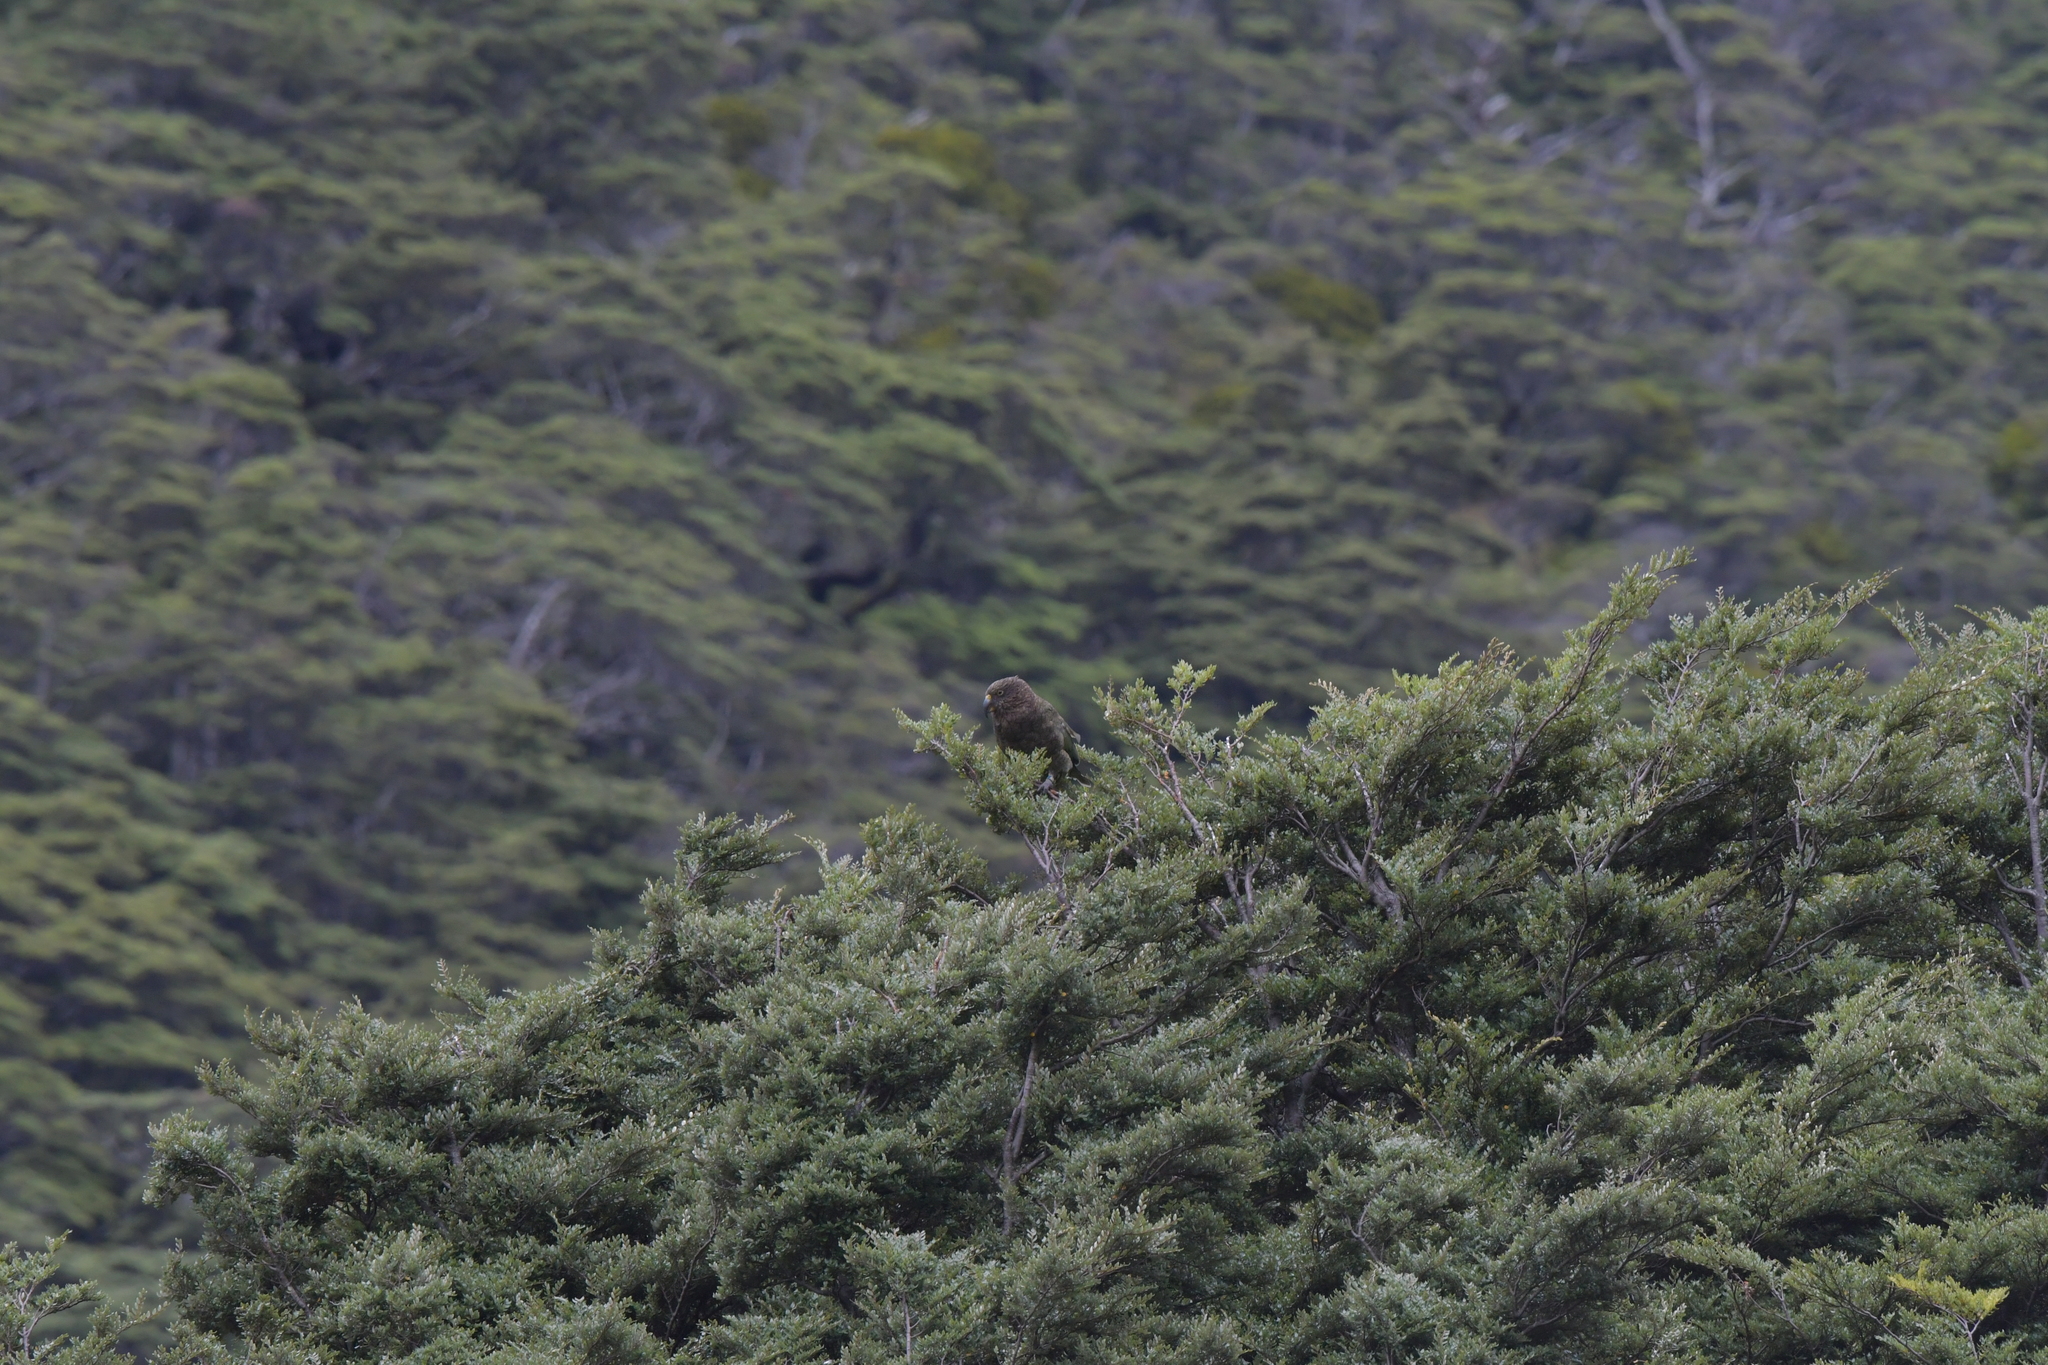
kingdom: Animalia
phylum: Chordata
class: Aves
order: Psittaciformes
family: Psittacidae
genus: Nestor
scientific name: Nestor notabilis
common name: Kea
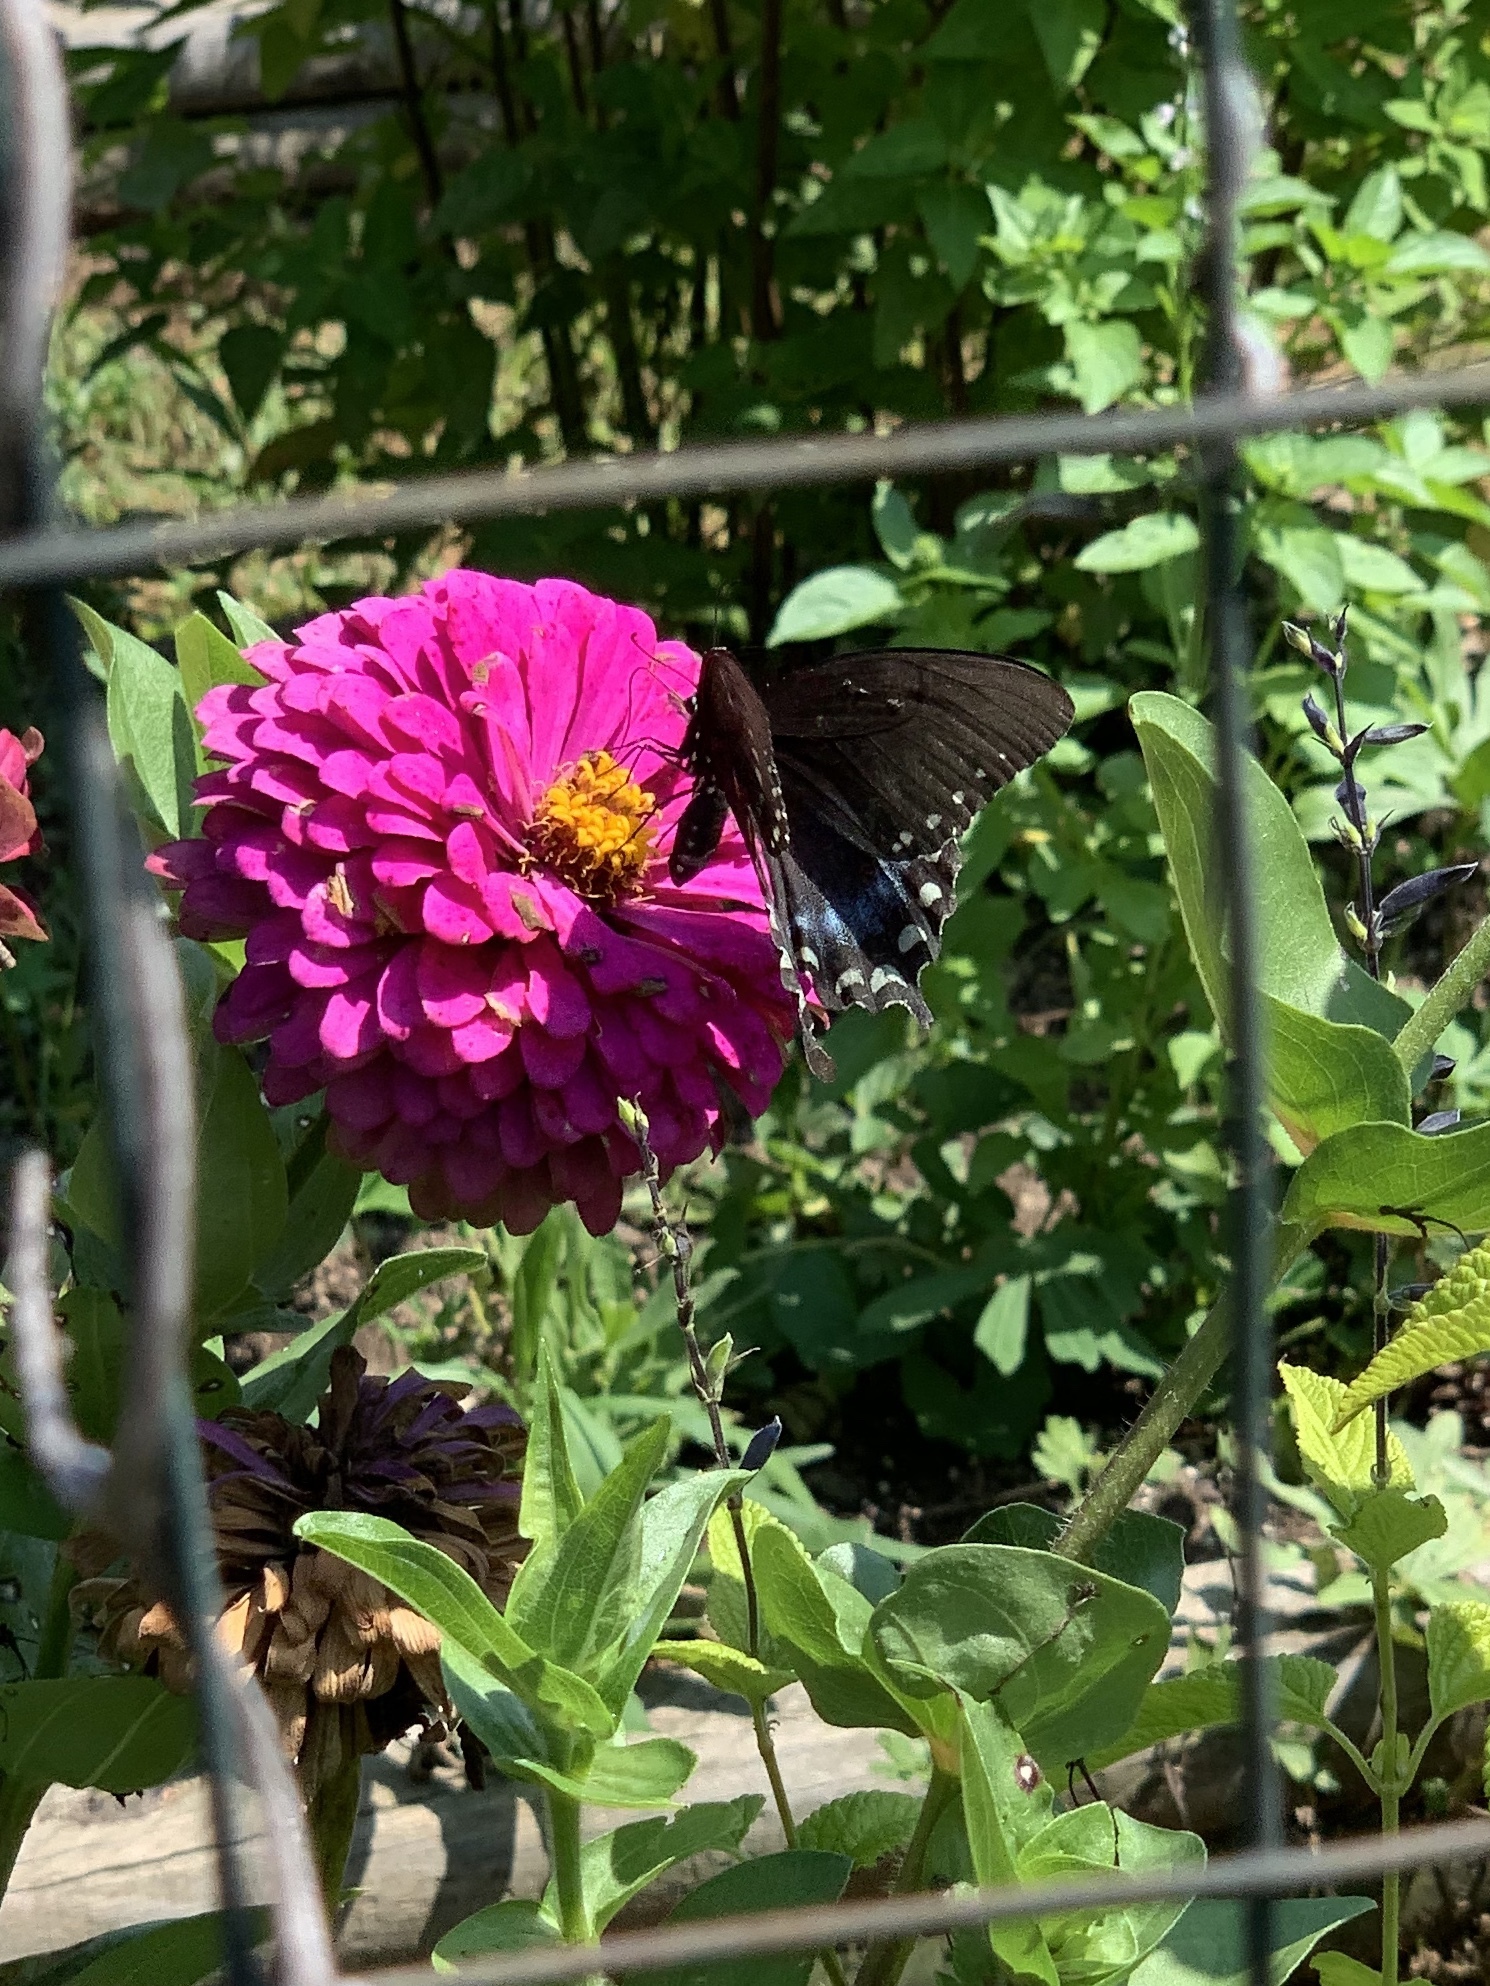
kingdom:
────────────────
_BRIEF_
Rewrite the stretch of rows from the line containing "order: Psittaciformes" through the end of the rows, replacing "common name" with "vernacular name" and leaving everything else unchanged. Leave the pictures out of the answer.

_SOLUTION FOR THIS TASK_
order: Psittaciformes
family: Psittacidae
genus: Nestor
scientific name: Nestor notabilis
vernacular name: Kea
kingdom:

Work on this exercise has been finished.